▶ _Short exercise_:
Quote the stretch of the Edera metrics page from "- Host metrics" through "they actually mean.".
* START Provided text *
Understanding Edera Metrics
Traditional container monitoring is flat: you have a node, you have containers, you measure CPU and memory. Done.
Edera’s architecture is hierarchical. Every workload runs in a microVM (zone) managed by a hypervisor (Xen) on a host node (Dom0). To properly understand what’s happening, you need visibility at all three layers:
┌───────────────────────────────────────────┐
│ Host Layer (Dom0) │
│ - Physical node resources │
│ - Total CPU, memory, disk │
│ - System-level health │
│ │
│ ┌─────────────────────────────────────┐ │
│ │ Hypervisor Layer (Xen) │ │
│ │ - Resource allocation to zones │ │
│ │ - vCPU scheduling │ │
│ │ - Memory ballooning │ │
│ │ │ │
│ │ ┌──────────────┐ ┌──────────────┐ │ │
│ │ │ Zone Layer │ │ Zone Layer │ │ │
│ │ │ │ │ │ │ │
│ │ │ - Per-zone │ │ - Per-zone │ │ │
│ │ │ CPU usage │ │ CPU usage │ │ │
│ │ │ - Per-zone │ │ - Per-zone │ │ │
│ │ │ memory │ │ memory │ │ │
│ │ └──────────────┘ └──────────────┘ │ │
│ └─────────────────────────────────────┘ │
└───────────────────────────────────────────┘This isn’t just academic. Each layer tells you something different:
- Zone metrics answer: “Is this workload healthy and within resource limits?”
- Hypervisor metrics answer: “How is Xen managing resource allocation?”
- Host metrics answer: “Does this node have capacity for more zones?”
Let’s break down what metrics are available at each layer and what they actually mean.
Metric Naming Convention
All Edera metrics follow a consistent naming pattern:
zone_*- Zone (microVM) level metricshypervisor_*- Xen hypervisor metricshost_*- Dom0 (host) system metricshealth_*- Health check metrics
Metrics are exposed as Prometheus format at http://NODE_IP:3035/metrics.
* END Provided text *
* START Items *
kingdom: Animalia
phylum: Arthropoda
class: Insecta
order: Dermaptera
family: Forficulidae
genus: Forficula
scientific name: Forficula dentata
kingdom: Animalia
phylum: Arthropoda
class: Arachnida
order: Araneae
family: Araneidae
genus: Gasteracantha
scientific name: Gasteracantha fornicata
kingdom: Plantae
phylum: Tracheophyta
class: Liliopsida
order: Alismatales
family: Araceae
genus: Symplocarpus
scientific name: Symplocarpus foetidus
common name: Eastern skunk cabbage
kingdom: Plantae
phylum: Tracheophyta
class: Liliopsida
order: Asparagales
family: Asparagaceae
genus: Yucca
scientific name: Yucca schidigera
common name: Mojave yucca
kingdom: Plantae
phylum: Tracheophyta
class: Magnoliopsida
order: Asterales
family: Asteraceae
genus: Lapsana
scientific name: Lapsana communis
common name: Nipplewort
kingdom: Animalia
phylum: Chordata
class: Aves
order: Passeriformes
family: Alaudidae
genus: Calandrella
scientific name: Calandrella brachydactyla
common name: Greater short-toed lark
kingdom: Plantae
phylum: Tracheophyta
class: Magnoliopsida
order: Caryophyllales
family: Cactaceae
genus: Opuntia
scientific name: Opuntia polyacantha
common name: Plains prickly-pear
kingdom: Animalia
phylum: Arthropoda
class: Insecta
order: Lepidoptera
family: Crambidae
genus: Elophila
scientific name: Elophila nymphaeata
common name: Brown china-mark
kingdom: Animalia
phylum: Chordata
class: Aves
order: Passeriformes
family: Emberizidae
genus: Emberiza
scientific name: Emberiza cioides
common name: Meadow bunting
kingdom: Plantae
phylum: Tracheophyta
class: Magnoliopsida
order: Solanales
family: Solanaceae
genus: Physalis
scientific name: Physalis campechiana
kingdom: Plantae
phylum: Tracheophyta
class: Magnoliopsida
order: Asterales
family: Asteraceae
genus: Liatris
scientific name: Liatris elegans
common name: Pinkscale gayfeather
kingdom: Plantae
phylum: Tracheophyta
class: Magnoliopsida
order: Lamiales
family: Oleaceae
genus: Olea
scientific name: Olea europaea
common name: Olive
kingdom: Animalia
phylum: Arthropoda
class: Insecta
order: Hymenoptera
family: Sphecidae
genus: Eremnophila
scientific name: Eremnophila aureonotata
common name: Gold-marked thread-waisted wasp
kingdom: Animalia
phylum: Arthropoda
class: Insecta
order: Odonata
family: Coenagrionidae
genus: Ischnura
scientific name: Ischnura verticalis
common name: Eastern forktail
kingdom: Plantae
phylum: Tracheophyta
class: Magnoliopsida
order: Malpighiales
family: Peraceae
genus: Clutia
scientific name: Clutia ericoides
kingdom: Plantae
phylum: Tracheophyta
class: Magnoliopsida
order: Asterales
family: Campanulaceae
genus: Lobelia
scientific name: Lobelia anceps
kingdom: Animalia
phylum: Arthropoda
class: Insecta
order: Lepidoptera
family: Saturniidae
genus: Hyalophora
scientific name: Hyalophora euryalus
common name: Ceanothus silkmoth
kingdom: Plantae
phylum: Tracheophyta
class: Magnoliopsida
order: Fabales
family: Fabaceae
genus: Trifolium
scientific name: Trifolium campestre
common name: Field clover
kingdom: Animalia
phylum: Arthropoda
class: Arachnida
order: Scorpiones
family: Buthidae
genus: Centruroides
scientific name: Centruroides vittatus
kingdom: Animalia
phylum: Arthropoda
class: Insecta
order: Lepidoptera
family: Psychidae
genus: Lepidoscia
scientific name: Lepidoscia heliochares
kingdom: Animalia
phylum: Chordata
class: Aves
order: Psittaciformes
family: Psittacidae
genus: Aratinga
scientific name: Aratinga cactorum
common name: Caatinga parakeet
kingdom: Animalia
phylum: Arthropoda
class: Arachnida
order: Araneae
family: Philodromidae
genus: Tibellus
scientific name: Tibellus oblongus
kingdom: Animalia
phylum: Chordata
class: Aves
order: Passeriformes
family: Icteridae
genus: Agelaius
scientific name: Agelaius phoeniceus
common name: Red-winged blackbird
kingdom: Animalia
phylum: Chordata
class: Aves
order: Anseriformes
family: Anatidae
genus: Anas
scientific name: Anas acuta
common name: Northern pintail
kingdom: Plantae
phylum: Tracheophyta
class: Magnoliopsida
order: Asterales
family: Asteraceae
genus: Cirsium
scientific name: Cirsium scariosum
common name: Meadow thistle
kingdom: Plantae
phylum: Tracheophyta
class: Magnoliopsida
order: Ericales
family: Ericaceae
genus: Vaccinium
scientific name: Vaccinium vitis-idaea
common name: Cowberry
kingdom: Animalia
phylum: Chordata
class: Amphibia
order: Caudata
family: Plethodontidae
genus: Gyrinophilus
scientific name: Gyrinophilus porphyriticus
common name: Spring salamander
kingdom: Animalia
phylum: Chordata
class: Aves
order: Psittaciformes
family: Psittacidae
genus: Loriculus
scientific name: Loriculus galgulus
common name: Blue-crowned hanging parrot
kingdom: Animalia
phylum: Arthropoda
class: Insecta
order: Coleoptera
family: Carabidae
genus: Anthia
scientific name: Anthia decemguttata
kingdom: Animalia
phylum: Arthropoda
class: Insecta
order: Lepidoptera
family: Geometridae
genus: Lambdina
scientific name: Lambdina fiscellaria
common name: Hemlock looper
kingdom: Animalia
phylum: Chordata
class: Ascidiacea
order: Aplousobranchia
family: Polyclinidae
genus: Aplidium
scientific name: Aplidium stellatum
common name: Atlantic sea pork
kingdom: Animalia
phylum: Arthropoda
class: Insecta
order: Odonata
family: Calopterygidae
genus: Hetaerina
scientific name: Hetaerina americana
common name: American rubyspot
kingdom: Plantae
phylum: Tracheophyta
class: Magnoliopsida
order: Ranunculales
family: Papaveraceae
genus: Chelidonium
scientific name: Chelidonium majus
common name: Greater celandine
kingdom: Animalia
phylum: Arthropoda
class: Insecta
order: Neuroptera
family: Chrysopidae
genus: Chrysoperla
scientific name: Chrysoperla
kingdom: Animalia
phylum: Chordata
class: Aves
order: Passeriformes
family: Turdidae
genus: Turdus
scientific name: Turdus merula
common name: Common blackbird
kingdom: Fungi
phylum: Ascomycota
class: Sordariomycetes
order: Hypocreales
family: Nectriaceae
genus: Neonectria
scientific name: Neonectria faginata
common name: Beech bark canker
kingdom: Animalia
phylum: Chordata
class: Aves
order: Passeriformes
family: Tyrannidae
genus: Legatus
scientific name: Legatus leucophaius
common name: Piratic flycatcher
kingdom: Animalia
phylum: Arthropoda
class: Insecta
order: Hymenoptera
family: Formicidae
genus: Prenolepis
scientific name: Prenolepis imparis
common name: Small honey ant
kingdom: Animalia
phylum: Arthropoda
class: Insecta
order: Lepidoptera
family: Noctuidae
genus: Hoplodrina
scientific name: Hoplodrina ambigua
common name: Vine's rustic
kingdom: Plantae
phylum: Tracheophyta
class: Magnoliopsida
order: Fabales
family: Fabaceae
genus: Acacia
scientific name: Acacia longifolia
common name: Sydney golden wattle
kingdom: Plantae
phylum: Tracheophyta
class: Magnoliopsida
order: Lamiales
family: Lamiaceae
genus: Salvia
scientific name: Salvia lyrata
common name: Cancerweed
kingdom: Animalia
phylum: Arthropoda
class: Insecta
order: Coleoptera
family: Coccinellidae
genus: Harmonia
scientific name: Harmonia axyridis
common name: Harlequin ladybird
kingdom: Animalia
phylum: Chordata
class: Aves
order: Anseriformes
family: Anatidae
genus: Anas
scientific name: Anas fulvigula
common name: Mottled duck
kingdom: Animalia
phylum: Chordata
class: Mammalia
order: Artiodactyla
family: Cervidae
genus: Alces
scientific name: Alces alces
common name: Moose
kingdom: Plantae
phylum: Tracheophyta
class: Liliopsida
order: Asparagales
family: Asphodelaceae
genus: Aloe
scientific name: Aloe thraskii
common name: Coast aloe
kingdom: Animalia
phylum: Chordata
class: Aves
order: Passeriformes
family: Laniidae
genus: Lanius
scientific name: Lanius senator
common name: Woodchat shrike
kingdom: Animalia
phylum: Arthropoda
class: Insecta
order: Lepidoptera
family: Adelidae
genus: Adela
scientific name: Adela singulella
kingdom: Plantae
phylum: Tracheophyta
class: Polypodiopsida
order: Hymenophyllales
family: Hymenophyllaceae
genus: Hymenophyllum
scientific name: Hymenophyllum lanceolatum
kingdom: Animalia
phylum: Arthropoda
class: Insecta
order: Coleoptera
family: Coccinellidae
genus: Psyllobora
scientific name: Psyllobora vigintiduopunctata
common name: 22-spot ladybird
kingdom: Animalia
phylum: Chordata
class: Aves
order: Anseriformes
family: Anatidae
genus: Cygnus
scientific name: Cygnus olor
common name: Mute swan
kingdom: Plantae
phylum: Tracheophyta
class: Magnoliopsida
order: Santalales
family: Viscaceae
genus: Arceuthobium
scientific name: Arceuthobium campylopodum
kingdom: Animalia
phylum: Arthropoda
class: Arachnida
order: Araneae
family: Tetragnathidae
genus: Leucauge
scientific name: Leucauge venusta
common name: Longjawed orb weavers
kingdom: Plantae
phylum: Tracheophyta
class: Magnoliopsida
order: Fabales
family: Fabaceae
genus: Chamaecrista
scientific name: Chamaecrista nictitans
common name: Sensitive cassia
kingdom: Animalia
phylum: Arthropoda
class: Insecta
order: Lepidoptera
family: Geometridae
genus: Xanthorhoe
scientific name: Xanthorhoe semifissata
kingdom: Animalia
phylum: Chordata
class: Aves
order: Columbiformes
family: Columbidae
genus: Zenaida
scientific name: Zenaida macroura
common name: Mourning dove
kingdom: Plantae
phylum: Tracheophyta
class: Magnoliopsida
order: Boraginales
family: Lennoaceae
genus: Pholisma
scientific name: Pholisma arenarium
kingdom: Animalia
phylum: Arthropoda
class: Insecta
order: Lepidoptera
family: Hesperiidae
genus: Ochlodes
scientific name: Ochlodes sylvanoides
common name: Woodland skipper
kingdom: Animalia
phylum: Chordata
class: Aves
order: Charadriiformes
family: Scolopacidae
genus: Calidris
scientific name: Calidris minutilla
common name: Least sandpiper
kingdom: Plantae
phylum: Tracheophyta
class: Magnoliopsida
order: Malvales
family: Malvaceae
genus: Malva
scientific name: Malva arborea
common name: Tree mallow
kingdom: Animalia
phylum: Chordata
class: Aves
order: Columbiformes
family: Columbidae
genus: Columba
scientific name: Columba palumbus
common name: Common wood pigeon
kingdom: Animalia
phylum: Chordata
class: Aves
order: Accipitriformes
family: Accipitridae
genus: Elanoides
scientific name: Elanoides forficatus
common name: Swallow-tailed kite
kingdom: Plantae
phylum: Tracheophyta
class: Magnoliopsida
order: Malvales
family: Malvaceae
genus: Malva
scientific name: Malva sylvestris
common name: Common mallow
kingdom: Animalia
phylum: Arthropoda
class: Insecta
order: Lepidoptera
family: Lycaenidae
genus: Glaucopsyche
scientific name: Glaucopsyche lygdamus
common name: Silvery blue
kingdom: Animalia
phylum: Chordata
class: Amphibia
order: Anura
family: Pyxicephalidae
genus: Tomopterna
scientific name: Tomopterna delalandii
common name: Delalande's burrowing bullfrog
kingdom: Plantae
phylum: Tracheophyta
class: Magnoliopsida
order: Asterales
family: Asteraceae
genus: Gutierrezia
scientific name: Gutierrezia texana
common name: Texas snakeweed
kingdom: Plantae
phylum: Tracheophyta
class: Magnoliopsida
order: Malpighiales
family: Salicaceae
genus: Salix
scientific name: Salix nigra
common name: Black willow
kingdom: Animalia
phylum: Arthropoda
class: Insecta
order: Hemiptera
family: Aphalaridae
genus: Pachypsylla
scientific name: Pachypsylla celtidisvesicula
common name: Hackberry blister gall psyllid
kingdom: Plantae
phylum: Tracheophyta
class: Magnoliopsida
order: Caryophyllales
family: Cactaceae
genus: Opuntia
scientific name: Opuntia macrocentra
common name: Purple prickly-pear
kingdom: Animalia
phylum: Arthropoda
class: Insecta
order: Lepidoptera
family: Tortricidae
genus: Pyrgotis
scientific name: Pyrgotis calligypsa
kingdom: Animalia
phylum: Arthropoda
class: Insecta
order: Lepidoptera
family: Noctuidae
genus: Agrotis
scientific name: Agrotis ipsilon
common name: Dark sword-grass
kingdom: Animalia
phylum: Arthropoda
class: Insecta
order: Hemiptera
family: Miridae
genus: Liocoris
* END Items *
▶ _Result of the task_:
- Host metrics answer: “Does this node have capacity for more zones?”
Let’s break down what metrics are available at each layer and what they actually mean.